**Exercise aim**
Every line holding the string "fans" should be copied out of the listing.

**Data records**
⟨

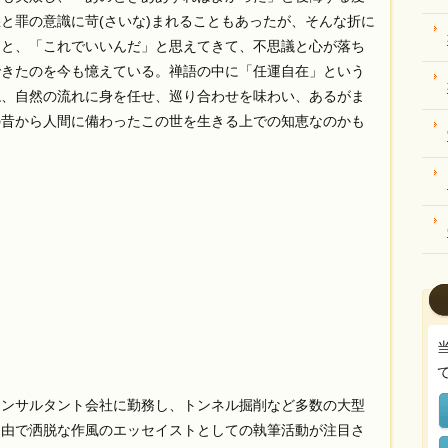
と罪の意識に苛(さいな)まれることもあったが、そんな折に
くと、「これでいいんだ」と思えてきて、不思議と心が落ち
できたのを今も憶えている。禅語の中に「任運自在」という
ね、自然の流れに身を任せ、巡り合わせを味わい、あるがま
の昔から人間に備わったこの世を生きる上での知恵なのかも
コンサルタント会社に勤務し、トンネル掘削など多数の大型
自由で洒脱な作風のエッセイストとしての執筆活動が注目さ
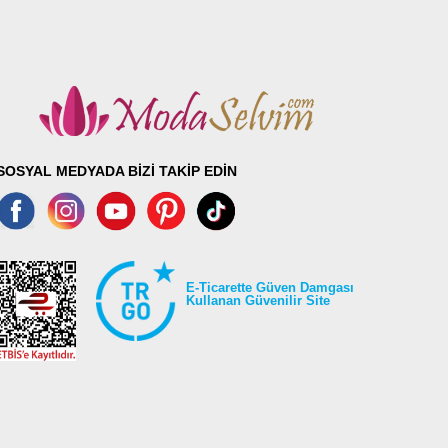
SOSYAL MEDYADA BİZİ TAKİP EDİN
E-Ticarette Güven Damgası
Kullanan Güvenilir Site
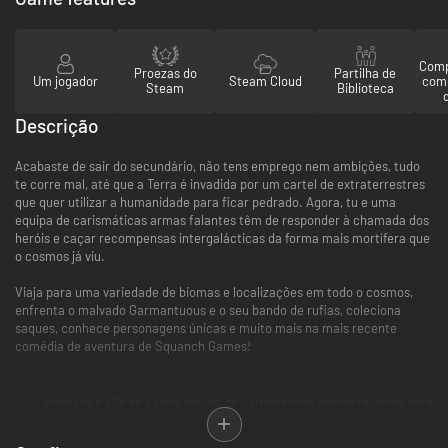
Comp
Proezas do
Partilha de
Um jogador
Steam Cloud
com
Steam
Biblioteca
Descrição
Acabaste de sair do secundário, não tens emprego nem ambições, tudo
te corre mal, até que a Terra é invadida por um cartel de extraterrestres
que quer utilizar a humanidade para ficar pedrado. Agora, tu e uma
equipa de carismáticas armas falantes têm de responder à chamada dos
heróis e caçar recompensas intergalácticas da forma mais mortífera que
o cosmos já viu.
Viaja para uma variedade de biomas e localizações em todo o cosmos,
enfrenta o malvado Garmantuous e o seu bando de rufias, coleciona
saques, conhece personagens únicas e muito mais na mais recente
comédia de aventura de Squanch Games!
Resgata e alia-te a uma equipa de carismáticas armas falantes para
te tornares no caçador de recompensas intergalático mais
mortífero que o cosmos já viu.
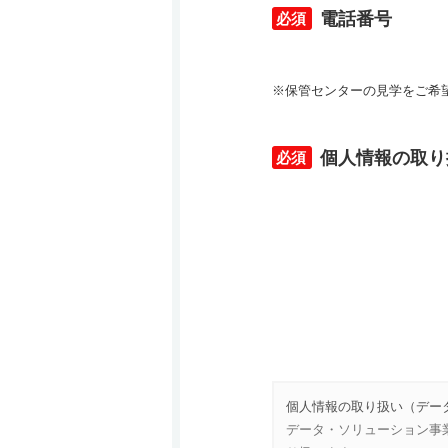
電話番号
*
※保管センターの見学をご希
個人情報の取り
*
個人情報の取り扱い（デー
データ・ソリューション事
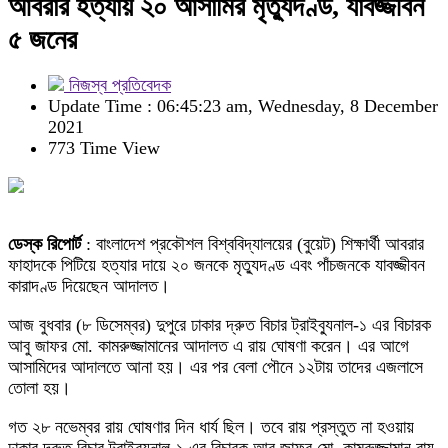
আবরার হত্যায় ২০ আসামির মৃত্যুদণ্ড, যাবজ্জীবন
৫ জনের
নিজস্ব প্রতিবেদক
Update Time : 06:45:23 am, Wednesday, 8 December
2021
773 Time View
ডেস্ক রিপোর্ট
: বাংলাদেশ প্রকৌশল বিশ্ববিদ্যালয়ের (বুয়েট) শিক্ষার্থী আবরার
ফাহাদকে পিটিয়ে হত্যার দায়ে ২০ জনকে মৃত্যুদণ্ড এবং পাঁচজনকে যাবজ্জীবন
কারাদণ্ড দিয়েছেন আদালত।
আজ বুধবার (৮ ডিসেম্বর) দুপুরে ঢাকার দ্রুত বিচার ট্রাইব্যুনাল-১ এর বিচারক
আবু জাফর মো. কামরুজ্জামানের আদালত এ রায় ঘোষণা করেন। এর আগে
আসামিদের আদালতে আনা হয়। এর পর বেলা পৌনে ১২টায় তাদের এজলাসে
তোলা হয়।
গত ২৮ নভেম্বর রায় ঘোষণার দিন ধার্য ছিল। তবে রায় প্রস্তুত না হওয়ায়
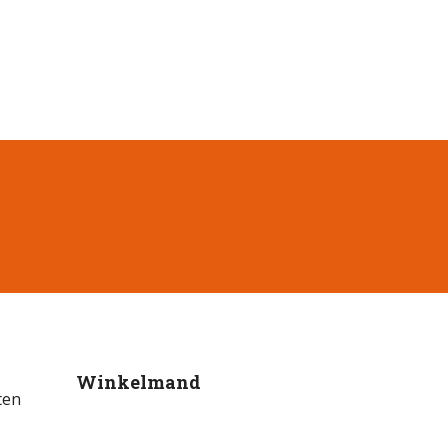
Winkelmand
ten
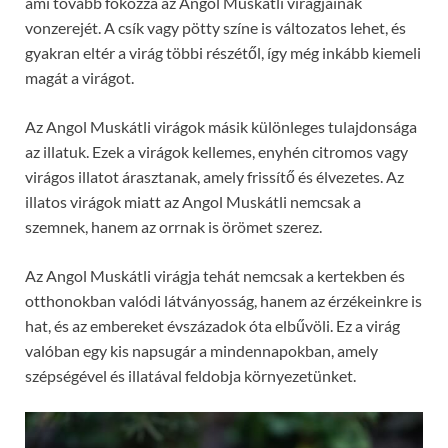
ami tovább fokozza az Angol Muskátli virágjainak
vonzerejét. A csík vagy pötty színe is változatos lehet, és
gyakran eltér a virág többi részétől, így még inkább kiemeli
magát a virágot.
Az Angol Muskátli virágok másik különleges tulajdonsága
az illatuk. Ezek a virágok kellemes, enyhén citromos vagy
virágos illatot árasztanak, amely frissítő és élvezetes. Az
illatos virágok miatt az Angol Muskátli nemcsak a
szemnek, hanem az orrnak is örömet szerez.
Az Angol Muskátli virágja tehát nemcsak a kertekben és
otthonokban valódi látványosság, hanem az érzékeinkre is
hat, és az embereket évszázadok óta elbűvöli. Ez a virág
valóban egy kis napsugár a mindennapokban, amely
szépségével és illatával feldobja környezetünket.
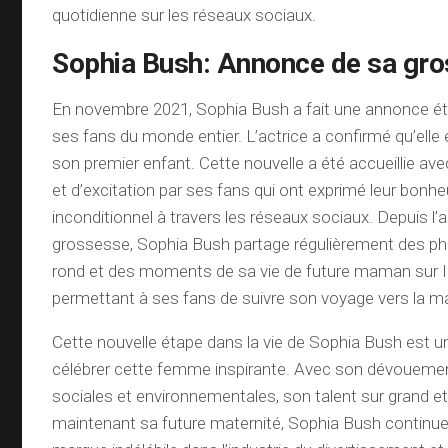
quotidienne sur les réseaux sociaux.
Sophia Bush: Annonce de sa gr
En novembre 2021, Sophia Bush a fait une annonce é
ses fans du monde entier. L’actrice a confirmé qu’elle 
son premier enfant. Cette nouvelle a été accueillie av
et d’excitation par ses fans qui ont exprimé leur bonhe
inconditionnel à travers les réseaux sociaux. Depuis l
grossesse, Sophia Bush partage régulièrement des ph
rond et des moments de sa vie de future maman sur 
permettant à ses fans de suivre son voyage vers la ma
Cette nouvelle étape dans la vie de Sophia Bush est u
célébrer cette femme inspirante. Avec son dévoueme
sociales et environnementales, son talent sur grand et 
maintenant sa future maternité, Sophia Bush continue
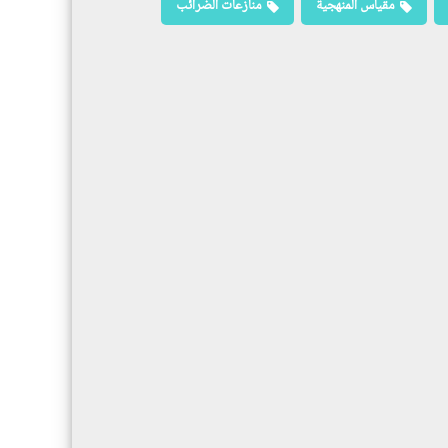
مقياس المنهجية
منازعات الضرائب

⟩

**Response**
ses fans du monde entier. L’actrice a confirmé qu’elle 
et d’excitation par ses fans qui ont exprimé leur bonhe
permettant à ses fans de suivre son voyage vers la ma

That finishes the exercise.